Sesungguhnya, masalah kemacetan di Jakarta tak berdiri sendiri. Kemacetan terkait banyak hal. Pertama adalah kebijakan pemerintah tentang transportasi massal. Saya sama sekali tak melihat, baik pemerintah pusat maupun pemerintah provinsi DKI di bawah Fauzi Bowo punya keinginanyang kuat untuk membenahi transportasi massal.

Coba kita lihat proyek monorail yang mangkrak. Aneh sekali, proyek monorail yang bakal mengatasi kemacetan dibiarkan mangkrak namun proyek gedung DPR yang baru diloloskan begitu saja.

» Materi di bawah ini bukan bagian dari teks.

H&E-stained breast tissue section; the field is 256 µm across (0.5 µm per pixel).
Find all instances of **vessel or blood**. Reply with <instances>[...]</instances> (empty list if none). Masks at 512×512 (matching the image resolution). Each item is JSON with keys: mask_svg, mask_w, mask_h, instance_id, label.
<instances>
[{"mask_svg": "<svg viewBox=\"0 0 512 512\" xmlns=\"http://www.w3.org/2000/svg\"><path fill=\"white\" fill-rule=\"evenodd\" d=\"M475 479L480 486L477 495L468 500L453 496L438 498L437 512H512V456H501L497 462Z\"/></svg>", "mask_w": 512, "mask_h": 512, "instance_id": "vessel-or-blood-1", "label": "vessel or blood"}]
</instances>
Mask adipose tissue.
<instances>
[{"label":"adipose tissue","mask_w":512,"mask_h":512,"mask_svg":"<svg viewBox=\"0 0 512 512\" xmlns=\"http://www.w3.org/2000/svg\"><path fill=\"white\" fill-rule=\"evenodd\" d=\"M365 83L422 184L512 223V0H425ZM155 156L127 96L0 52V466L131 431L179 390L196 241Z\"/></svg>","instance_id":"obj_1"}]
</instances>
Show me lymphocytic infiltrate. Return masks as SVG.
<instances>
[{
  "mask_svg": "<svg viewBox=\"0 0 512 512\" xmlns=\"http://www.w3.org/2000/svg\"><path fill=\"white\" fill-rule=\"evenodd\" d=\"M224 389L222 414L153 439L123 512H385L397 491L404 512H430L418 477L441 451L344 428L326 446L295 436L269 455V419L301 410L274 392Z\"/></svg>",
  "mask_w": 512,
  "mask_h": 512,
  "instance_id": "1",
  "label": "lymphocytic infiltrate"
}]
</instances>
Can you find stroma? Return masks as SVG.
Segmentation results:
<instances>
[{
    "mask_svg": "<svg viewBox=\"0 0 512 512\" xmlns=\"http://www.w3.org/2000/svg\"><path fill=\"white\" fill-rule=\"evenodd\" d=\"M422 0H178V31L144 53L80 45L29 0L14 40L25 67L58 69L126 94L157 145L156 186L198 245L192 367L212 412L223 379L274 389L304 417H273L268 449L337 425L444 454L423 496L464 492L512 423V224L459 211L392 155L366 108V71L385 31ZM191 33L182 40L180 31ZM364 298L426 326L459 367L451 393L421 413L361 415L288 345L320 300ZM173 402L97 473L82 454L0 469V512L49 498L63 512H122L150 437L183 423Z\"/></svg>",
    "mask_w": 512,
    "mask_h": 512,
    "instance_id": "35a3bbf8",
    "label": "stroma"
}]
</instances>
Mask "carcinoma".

Proyek monorail biar bagaimanapun tetap akan menghasilkan pemasukan. Bayangkan dengan proyek gedung DPR. Selain menghabiskan dana Rp 1,6 triliun untuk pembangunannya, maka stelah terbangun gedung itu akan tetap merongrong anggaran negara.

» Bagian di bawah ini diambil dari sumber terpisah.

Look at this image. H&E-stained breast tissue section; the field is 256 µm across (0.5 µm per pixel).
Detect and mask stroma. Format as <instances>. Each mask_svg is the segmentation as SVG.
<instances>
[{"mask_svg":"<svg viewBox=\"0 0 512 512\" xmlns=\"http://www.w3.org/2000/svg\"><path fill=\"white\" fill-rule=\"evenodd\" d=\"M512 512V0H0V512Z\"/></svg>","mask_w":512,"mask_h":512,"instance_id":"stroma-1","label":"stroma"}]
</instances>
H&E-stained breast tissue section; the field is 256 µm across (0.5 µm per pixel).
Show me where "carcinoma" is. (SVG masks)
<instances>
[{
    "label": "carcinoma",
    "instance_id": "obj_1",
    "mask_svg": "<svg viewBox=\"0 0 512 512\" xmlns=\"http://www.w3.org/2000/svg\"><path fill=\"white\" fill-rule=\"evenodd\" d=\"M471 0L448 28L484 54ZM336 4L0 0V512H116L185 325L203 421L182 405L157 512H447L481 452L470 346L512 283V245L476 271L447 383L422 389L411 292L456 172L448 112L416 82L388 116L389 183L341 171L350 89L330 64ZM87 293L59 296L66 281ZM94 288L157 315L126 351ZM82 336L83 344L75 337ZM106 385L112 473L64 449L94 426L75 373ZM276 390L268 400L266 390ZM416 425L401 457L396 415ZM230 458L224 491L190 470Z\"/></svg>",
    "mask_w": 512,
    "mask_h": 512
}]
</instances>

Sebuah gedung butuh perawatan bukan? Lalu darimana uang perawatan gedung semewah itu? Kalau dihitung-hitung, proyek monorail akan mendatangkan lapangan pekerjaan yang besar, karena akan merekrut banyak orang. Belum lagi peluang usaha kecil jika di setiap stasiun monorail dibuka satu dua lapak UKM?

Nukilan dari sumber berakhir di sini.